Incorporating machine learning into the response process |
|
Coordinator 1 | Dr Erica Yu (U.S. Bureau of Labor Statistics) |
Most applications of machine learning to surveys begin after the data have already been collected, such as analyzing open-ended text responses, assigning classifications, and imputing missing values. Looking forward, incorporating machine learning methods directly into the response process has the potential to reduce measurement error and the burden imposed on respondents and data collectors. For example, survey instruments can assist respondents in coding their own open-ended responses, suggest probes or follow-up questions conditional on patterns of responses and paradata, or process documents to automatically identify responses to survey questions.
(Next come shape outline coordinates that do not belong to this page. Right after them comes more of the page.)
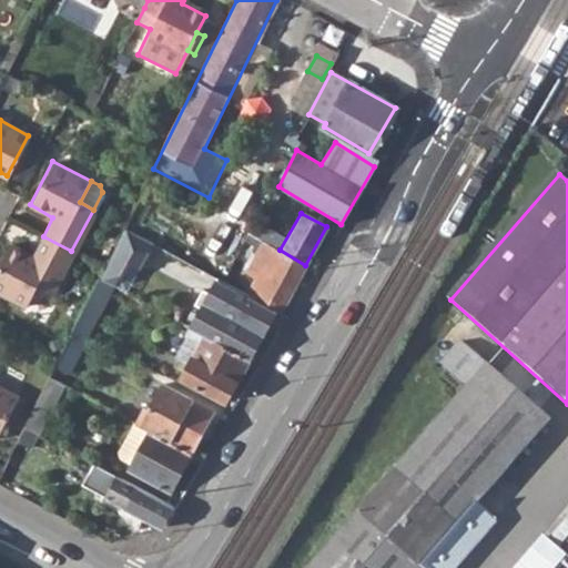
[(123,229),(98,280),(111,287),(124,262),(137,269),(151,243),(123,229)]
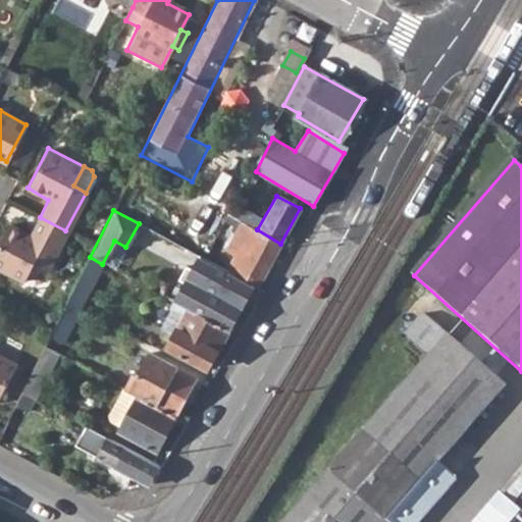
[(0,239),(0,268),(23,280),(33,262),(46,269),(65,230),(40,217),(30,236),(8,224),(0,239)]
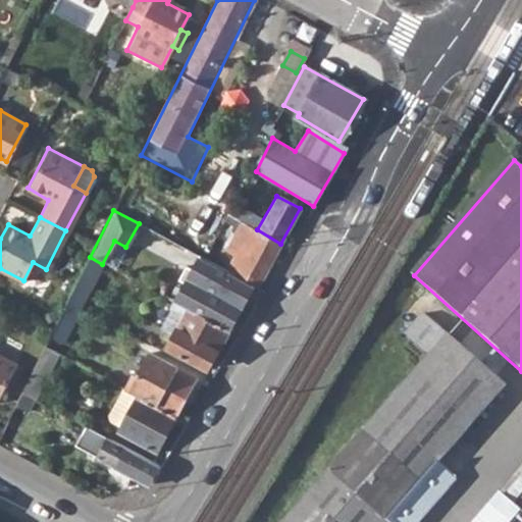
[(226,248),(236,253),(244,258),(236,270),(258,283),(280,244),(257,229),(243,221),(226,248)]
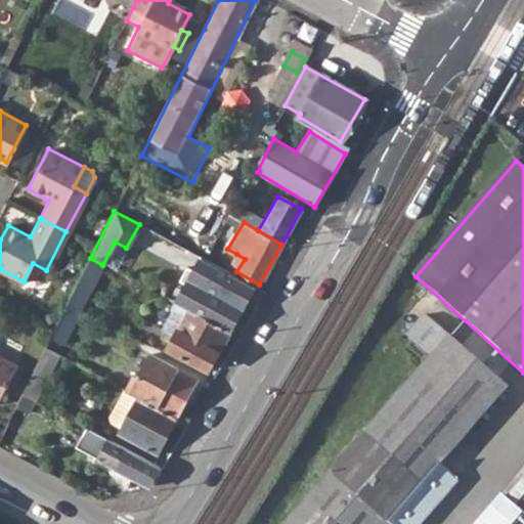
[(229,265),(236,271),(245,259),(236,254),(229,265)]
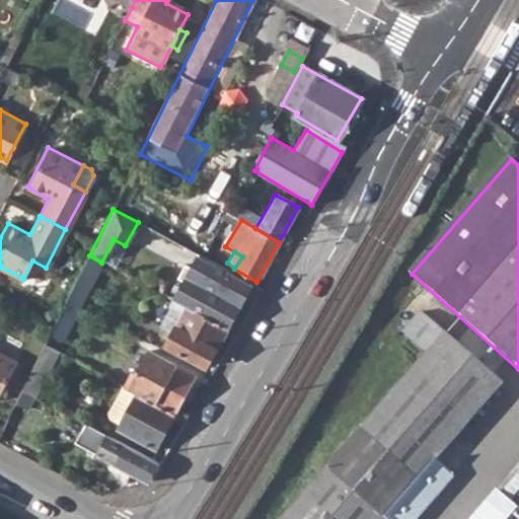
[(67,301),(80,308),(103,264),(101,263),(89,255),(67,301)]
Technology can enable survey designers to customize the instrument to seamlessly collect more and more targeted information from respondents in-the-moment during the survey.
These applications of machine learning to the response process affect not only the programming of the instrument but also the nature of the respondent’s task and their interaction with the instrument. Do these new response tasks require respondent training to be successful? Will respondents find targeted probes detail burdensome? Can machine learning-driven probing reduce measurement error and respondent satisficing? Will respondents correct machine learning errors? Will there be any carryover effects on other items within the survey? Can these methods be incorporated into the response process for both establishment and household surveys? This session will explore the new concepts that survey designers must consider when incorporating machine learning into the response process.